- _Questions_
1. In the wait stats text, rewrite the passage from "Before we continue" to "servicing another query).", using "stages" in place of "milestones".
2. In the wait stats text, what does the taxi driver tell Tom and Danny about payment?

- _Document excerpt_
----------

In this post, let’s delve a bit more in depth regarding wait stats.
The very first question: when do the wait stats occur?
Here is the simple answer. When SQL Server is executing any task, and if for any reason it has to wait for resources to execute the task, this wait is recorded by SQL Server with the reason for the delay. Later on we can analyze these wait stats to understand the reason the task was delayed and maybe we can eliminate the wait for SQL Server. It is not always possible to remove the wait type 100%, but there are few suggestions that can help.
Before we continue learning about wait types and wait stats, we need to understand three important milestones of the query life-cycle.
Running – a query which is being executed on a CPU is called a running query. This query is responsible for CPU time.
Runnable – a query which is ready to execute and waiting for its turn to run is called a runnable query. This query is responsible for Signal Wait time. (In other words, the query is ready to run but CPU is servicing another query).
Suspended – a query which is waiting due to any reason (to know the reason, we are learning wait stats) to be converted to runnable is suspended query. This query is responsible for wait time. (In other words, this is the time we are trying to reduce).
In simple words, query execution time is a summation of the query Executing CPU Time (Running) + Query Wait Time (Suspended) + Query Signal Wait Time (Runnable). Again, it may be possible a query goes to all these stats multiple times.
Let us try to understand the whole thing with a simple analogy of a taxi and a passenger.
Two friends, Tom and Danny, go to the mall together. When they leave the mall, they decide to take a taxi. Tom and Danny both stand in the line waiting for their turn to get into the taxi. This is the Signal Wait Time as they are ready to get into the taxi but the taxis are currently serving other customer and they have to wait for their turn. In other word they are in a runnable state.
Now when it is their turn to get into the taxi, the taxi driver informs them he does not take credit cards and only cash is accepted. Neither Tom nor Danny have enough cash, they both cannot get into the vehicle. Tom waits outside in the queue and Danny goes to ATM to fetch the cash. During this time the taxi cannot wait, they have to let other passengers get into the taxi. As Tom and Danny both are outside in the queue, this is the Query Wait Time and they are in the suspended state. They cannot do anything till they get the cash.

----------

- _Provided data_
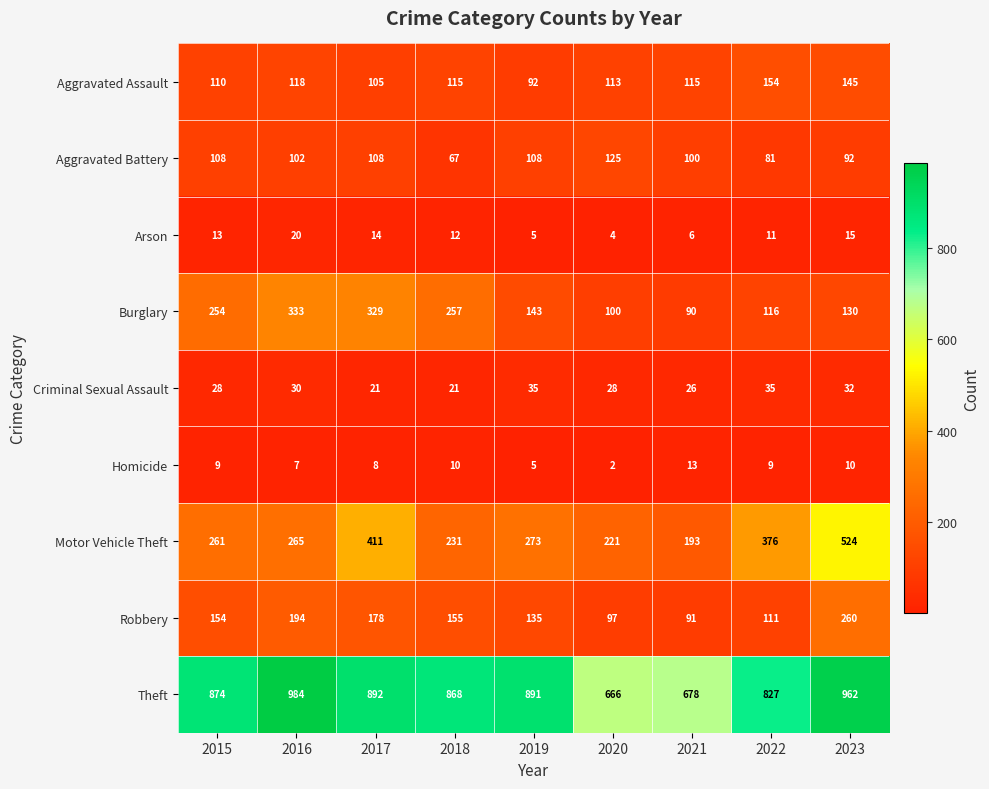

What is the difference between the maximum and minimum values in the Theft series?

318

----------

- _Answer section_
1.
Before we continue learning about wait types and wait stats, we need to understand three important stages of the query life-cycle.
Running – a query which is being executed on a CPU is called a running query. This query is responsible for CPU time.
Runnable – a query which is ready to execute and waiting for its turn to run is called a runnable query. This query is responsible for Signal Wait time. (In other words, the query is ready to run but CPU is servicing another query).

2. He doesn't take credit cards; only cash is accepted.